▸ WORK REQUEST 1
In the records, copy out the lines from the one that contains "If you are searching for marine life, take" through the one that contains "SEND A GIFT", keeping both of those lines. Leave out the picture markers.
▸ WORK REQUEST 2
Carry on the forum thread about the homemade rail kit for a Harman Accentra insert from the point where it ends.

▸ PASSAGE SHOWN
....

# Today's project Harman Accentra Insert Rail Kit



## glenc0322 (Feb 17, 2013)

I wanted to purchase the rail kit from harman but they wanted $500.00 (OUCH) so I decided to build one my self out of kindorf (unistrutt) that I had at work (electrician)  I used 1 1/2 kindorf and 3/4 kindorf for the cross rails with 3/8 hardware and 4 kindorf knees.  I know its a little over kil but the material and hardware was free.  I originally built one out of wood but had a hard time sliding the stove on the 2x4's So this is what I made what do you think?


----------



## PoolGuyinCT (Feb 17, 2013)

Pretty slick, let's see the stove on it.


----------



## glenc0322 (Feb 17, 2013)

PoolGuyinCT said:


> Pretty slick, let's see the stove on it.


Will pull it next weekend to clean the vent pipe and post pictures to cold today wife was complaining that the house was under 70 lol when I use to keep the house at 64 before the stove was installed HOW SOON THEY FORGET


----------



## will711 (Feb 17, 2013)

glenc0322 said:


> HOW SOON THEY FORGET


 
Always seem to forget when we do good, never forget when we Screw Up


----------



## 3650 (Feb 17, 2013)

yikes


----------



## glenc0322 (Feb 17, 2013)

3650 said:


> yikes


 
you dont Like my Rail Kit


----------



## FS1971 (Feb 17, 2013)

Looks great. I would suggest maybe a set of legs in the middle of the rail to hold the weight. Just a thought. And felt pads on the legs and anywhere the rail touches a finished surface to save a scratch from a accidental hit of the rail from the movement of the stove in or out of the insert. I use wood and know how difficult it is to move. Nice work!


----------



## jimmieguns (Feb 17, 2013)

nice job dude


----------



## minnow (Feb 17, 2013)

....

Stored data entries
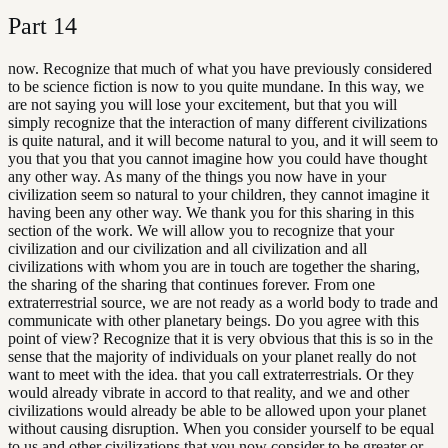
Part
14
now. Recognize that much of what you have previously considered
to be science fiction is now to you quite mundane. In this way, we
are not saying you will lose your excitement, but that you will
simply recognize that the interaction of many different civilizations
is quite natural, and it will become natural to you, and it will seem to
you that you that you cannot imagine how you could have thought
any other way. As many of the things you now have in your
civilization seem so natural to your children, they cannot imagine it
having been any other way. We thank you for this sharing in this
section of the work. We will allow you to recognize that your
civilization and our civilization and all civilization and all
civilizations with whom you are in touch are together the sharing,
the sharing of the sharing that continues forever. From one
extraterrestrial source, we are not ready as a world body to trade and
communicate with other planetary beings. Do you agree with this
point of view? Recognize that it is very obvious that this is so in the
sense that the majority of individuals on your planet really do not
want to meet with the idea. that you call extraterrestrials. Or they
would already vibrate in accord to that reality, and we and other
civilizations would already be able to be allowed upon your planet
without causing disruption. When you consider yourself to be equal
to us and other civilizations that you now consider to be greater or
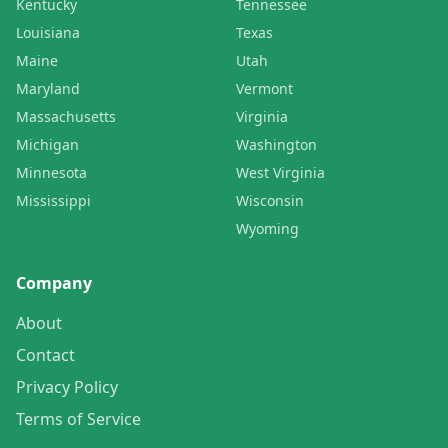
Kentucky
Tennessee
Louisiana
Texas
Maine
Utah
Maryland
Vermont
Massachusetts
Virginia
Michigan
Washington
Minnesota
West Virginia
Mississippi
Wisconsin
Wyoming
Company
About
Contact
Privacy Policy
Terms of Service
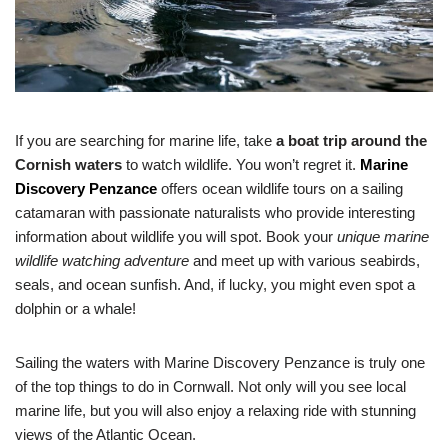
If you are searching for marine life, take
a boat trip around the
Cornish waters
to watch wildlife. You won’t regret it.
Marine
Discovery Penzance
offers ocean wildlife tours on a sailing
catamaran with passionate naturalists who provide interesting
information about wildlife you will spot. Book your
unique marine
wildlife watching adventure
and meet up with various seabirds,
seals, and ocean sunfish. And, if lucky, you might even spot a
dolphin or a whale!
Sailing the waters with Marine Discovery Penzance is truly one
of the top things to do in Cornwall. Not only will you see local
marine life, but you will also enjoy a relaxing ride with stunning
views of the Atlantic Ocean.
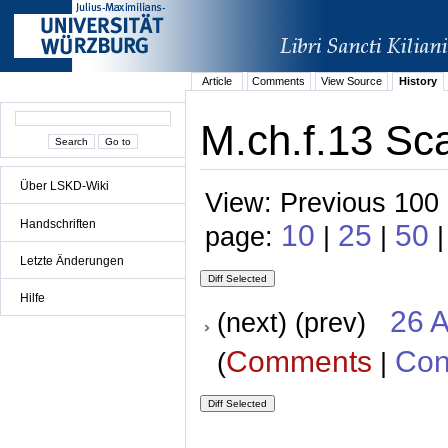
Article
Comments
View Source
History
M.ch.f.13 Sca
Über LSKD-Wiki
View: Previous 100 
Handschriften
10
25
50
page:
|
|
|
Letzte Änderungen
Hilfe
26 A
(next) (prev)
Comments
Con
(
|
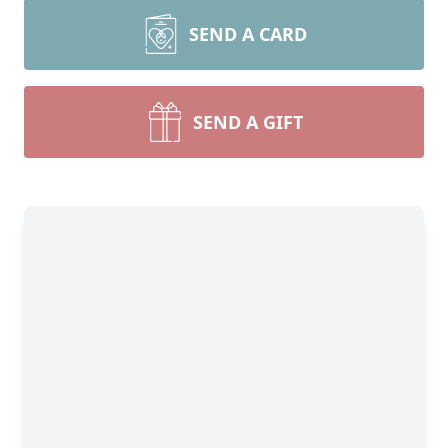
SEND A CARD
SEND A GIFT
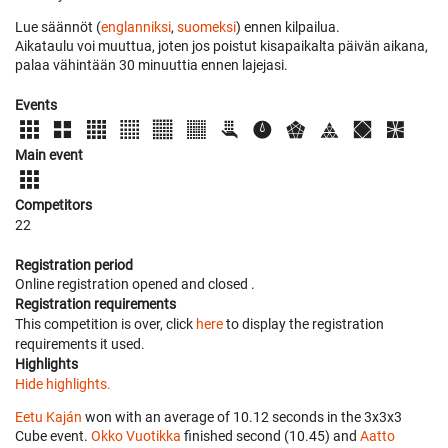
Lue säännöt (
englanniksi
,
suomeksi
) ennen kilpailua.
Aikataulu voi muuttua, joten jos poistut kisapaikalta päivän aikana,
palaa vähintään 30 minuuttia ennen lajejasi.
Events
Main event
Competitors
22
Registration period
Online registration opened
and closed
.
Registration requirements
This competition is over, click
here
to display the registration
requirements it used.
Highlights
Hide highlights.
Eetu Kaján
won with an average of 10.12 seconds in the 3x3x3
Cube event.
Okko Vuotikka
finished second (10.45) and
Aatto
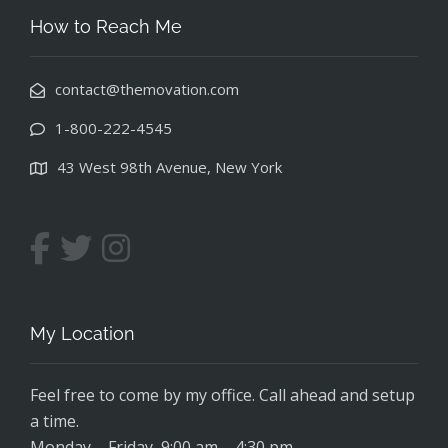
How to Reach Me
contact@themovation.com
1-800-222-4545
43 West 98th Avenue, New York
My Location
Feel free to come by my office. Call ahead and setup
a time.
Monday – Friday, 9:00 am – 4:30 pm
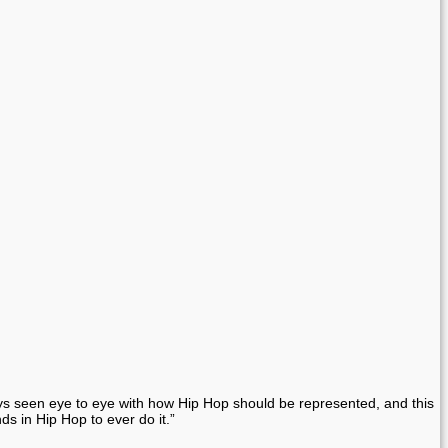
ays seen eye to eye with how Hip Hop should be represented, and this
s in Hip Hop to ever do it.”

....

▸ EXPECTED OUTPUT 1
If you are searching for marine life, take
a boat trip around the
Cornish waters
to watch wildlife. You won’t regret it.
Marine
Discovery Penzance
offers ocean wildlife tours on a sailing
catamaran with passionate naturalists who provide interesting
information about wildlife you will spot. Book your
unique marine
wildlife watching adventure
and meet up with various seabirds,
seals, and ocean sunfish. And, if lucky, you might even spot a
dolphin or a whale!
Sailing the waters with Marine Discovery Penzance is truly one
of the top things to do in Cornwall. Not only will you see local
marine life, but you will also enjoy a relaxing ride with stunning
views of the Atlantic Ocean.
Article
Comments
View Source
History
M.ch.f.13 Sca
Über LSKD-Wiki
View: Previous 100 
Handschriften
10
25
50
page:
|
|
|
Letzte Änderungen
Hilfe
26 A
(next) (prev)
Comments
Con
(
|
SEND A CARD
SEND A GIFT

▸ EXPECTED OUTPUT 2
I built mine out of 2x4's and it's worked fine for the past six years.


----------



## Evan_J (Feb 17, 2013)

Looks good.  I too made one out of 2 x 4.  This year I upgraded it with some carpet so the insert slides easier. Then I re-worked it to add some heavy duty caster so I can wheel it out of the way when cleaning the liner.


----------



## 3650 (Feb 18, 2013)

i overbuild everything.  maybe its my phone pic but that doesnt look like it could bear the kind of loads youre asking of it. what is that you used? what gauge is it? doesnt an accentra weigh in excess of 400lbs?   do you want to risk topling you $3000 stove?  i hope it works for you,just scares me.


----------



## glenc0322 (Feb 18, 2013)

3650 said:


> i overbuild everything. maybe its my phone pic but that doesnt look like it could bear the kind of loads youre asking of it. what is that you used? what gauge is it? doesnt an accentra weigh in excess of 400lbs? do you want to risk topling you $3000 stove? i hope it works for you,just scares me.


 
I have no doubt that it can handle the weight I do not have the spec sheet in front of me but it is 12 Gauge, Length 10 Ft., Width 1 1/2 In., Depth 1 1/2 In., Material of Construction Steel.  Ill look for the spec sheet online


----------



## imacman (Feb 18, 2013)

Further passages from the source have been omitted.